L’idea alla base dell’interessante iniziativa, infatti, è quella di fare luce su un aspetto tutt’altro che secondario della storia del nostro Paese: quello dell’immagine femminile durante il fascismo. Un’idea nata – si legge sul sito del comune di Venezia per presentare l’esposizione – “nell’ambito dei cosiddetti fashion studies che, nella fattispecie, intreccia storia del costume, storia di genere e storia politico-sociale”. Frutto della collaborazione tra la Biblioteca Nazionale Marciana e la Fondazione Casa di Oriani (Ravenna) nell’ottica della valorizzazione delle rispettive collezioni bibliografiche e documentarie, anche con la collaborazione di altri soggetti pubblici e privati, l’esposizione è stata inaugurata lo scorso 29 novembre ed è in corso di svolgimento presso le Sale monumentali della Biblioteca Nazionale Marciana, in piazza San Marco (sarà visitabile fino al 28 febbraio).
Chi andrà a vederla potrà ammirare non solo una consistente mole di riviste e pubblicazioni, ma anche vario materiale a tema proveniente da istituzioni e collezioni private come fotografie (molte delle quali inedite), documenti, oggetti di uso quotidiano, capi di abbigliamento, tessuti e divise. Da tutto questo emergono, oltre ad uno spaccato di storia del nostro Paese, una serie di figure e tipi di donna che, ognuna a suo modo, ha costruito il proprio percorso di affermazione e di vita, rappresentando un elemento importante di passaggio anche per quante sarebbero venute dopo.
Ecco allora venire incontro al visitatore la donna borghese e benestante, che può permettersi di acquistare una o più delle numerose riviste patinate allora in voga (ce n’erano oltre quaranta, tra cui per esempio Grazia e Le Grandi Firme) e seguire le tendenze della moda, diventando al contempo – si legge in un articolo di venezianews.it dedicato alla mostra – “un’esperta del gusto italiano e di uno stile che deve essere modello dell’italianità più autentica”.

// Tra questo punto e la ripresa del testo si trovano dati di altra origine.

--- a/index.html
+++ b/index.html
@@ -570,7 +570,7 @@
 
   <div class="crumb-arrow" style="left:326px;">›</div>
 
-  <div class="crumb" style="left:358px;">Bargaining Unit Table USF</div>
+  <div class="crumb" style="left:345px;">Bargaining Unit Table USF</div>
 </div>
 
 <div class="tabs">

C’è poi la donna del popolo, che ha meno possibilità economiche e quindi segue anche lei la moda ma lo fa nel nome dell’autarchia, sfruttando allo scopo materiali anche nuovi di stretta produzione italiana (come l’orbace, le fibre di canapa e ginestra, il cafioc, ecc) per sostituire quelli provenienti dall’estero. A tali tessuti tutti nazionali, tra l’altro, nel 1941 è stata dedicata anche una importante esposizione pubblica, la Mostra del tessile e dell’abbigliamento autarchico, tenutasi a Venezia. A tale evento fu all’epoca dedicato ampio spazio sulle riviste a tema e non solo: tra le immagini più significative, la locandina disegnata da Marcello Dudovich, scelta come immagine rappresentativa anche di “Audaci e sportive”.

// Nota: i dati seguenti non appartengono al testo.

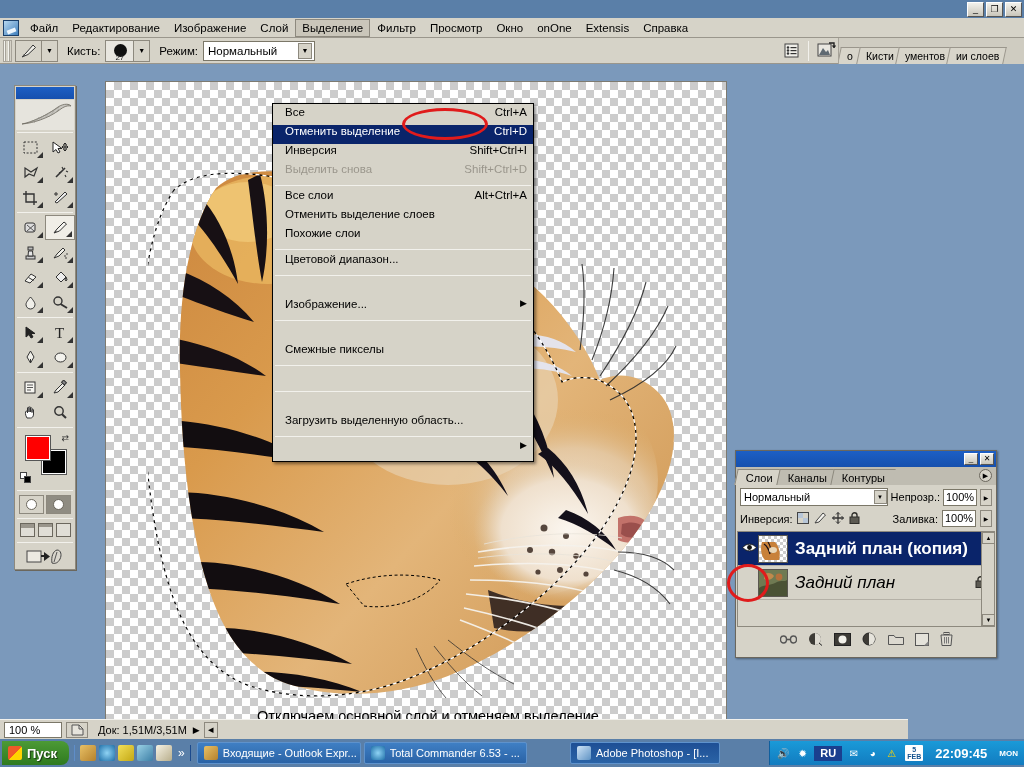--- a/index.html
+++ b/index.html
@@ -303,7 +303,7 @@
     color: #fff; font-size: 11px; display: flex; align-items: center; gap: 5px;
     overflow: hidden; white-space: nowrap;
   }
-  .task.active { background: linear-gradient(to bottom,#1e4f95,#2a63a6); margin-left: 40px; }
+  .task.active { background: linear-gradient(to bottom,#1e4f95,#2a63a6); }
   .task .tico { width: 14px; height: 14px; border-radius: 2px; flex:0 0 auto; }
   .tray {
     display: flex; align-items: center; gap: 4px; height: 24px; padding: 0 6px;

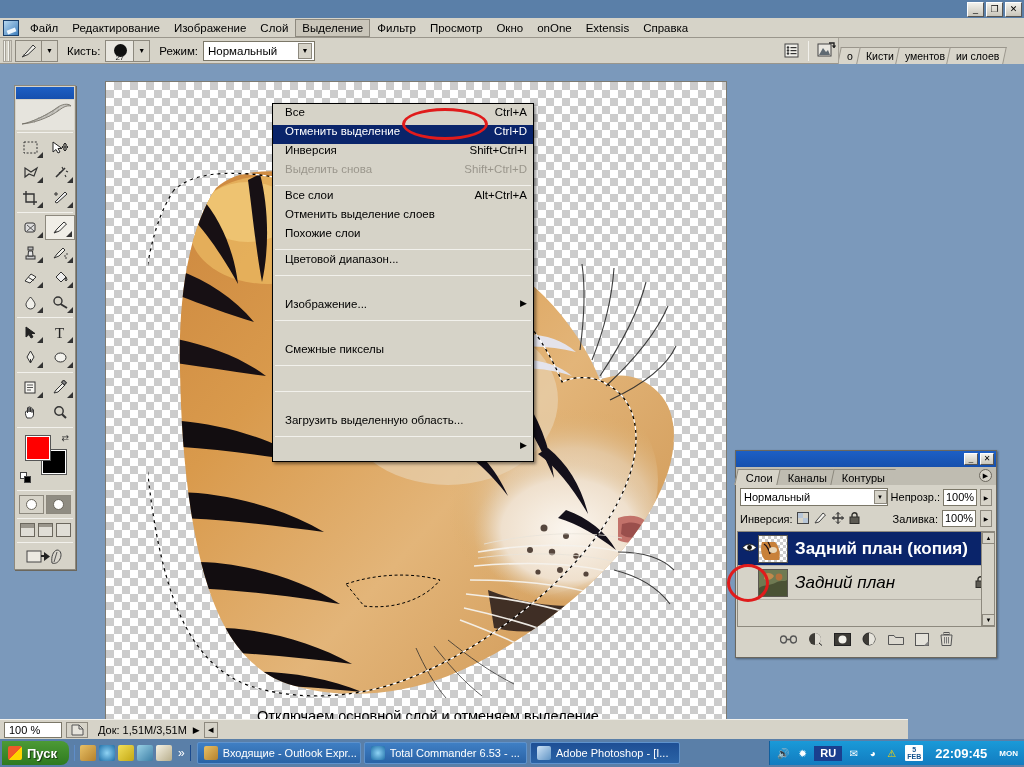--- a/index.html
+++ b/index.html
@@ -1012,7 +1012,7 @@
     <div class="tray">
       <span class="ti">🔊</span>
       <span class="ti">✹</span>
-      <span class="ti" style="background:#1a3f8f;font-weight:bold;font-size:11px;width:28px">RU</span>
+      <span class="ti" style="background:#1a3f8f;font-weight:bold;font-size:14px;width:38px">RU</span>
       <span class="ti">✉</span>
       <span class="ti">◕</span>
       <span class="ti" style="color:#ffd400">⚠</span>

Tornando agli esempi di donne che la mostra in corso ci propone, emerge di prepotenza quella sportiva, sana e attiva ma senza rinunciare alla bellezza, che incarna il modello di “italiana nuova” propugnato dal fascismo. Una donna che, in seguito alla “Carta dello sport” emanata nel 1928, ha finalmente accesso a tutte le competizioni agonistiche, anche quelle considerate in precedenza di stretta pertinenza maschile. Una donna vincente ed elegante, come le atlete italiane che hanno partecipato con ottimi risultati ai mondiali di sci di Cortina del 1941, che sfoggiano un abbigliamento pratico ma al contempo elegante e raffinato.
A chiudere la carrellata, infine, c’è la donna in divisa. Quella che secondo i dettami del fascismo viene indossata anche dalle bambine (è esposta un’uniforme di “Piccola italiana”) e, in seguito, da quante scelsero di arruolarsi volontarie nel Servizio Ausiliario Femminile (nella mostra è possibile ammirare una divisa completa composta da camicia, giubba con gladi, gonna, basco con fregio). Donne, queste, che per il loro schierarsi subirono, dopo la sconfitta nella Seconda guerra mondiale, indicibili torture. In parallelo a loro ci sono le partigiane, che – spiega la scheda illustrativa della mostra – “non hanno uniformi da ostentare e indossano piuttosto una divisa morale, insofferenti dell’armatura di regime in cui le ha ingabbiate il fascismo”.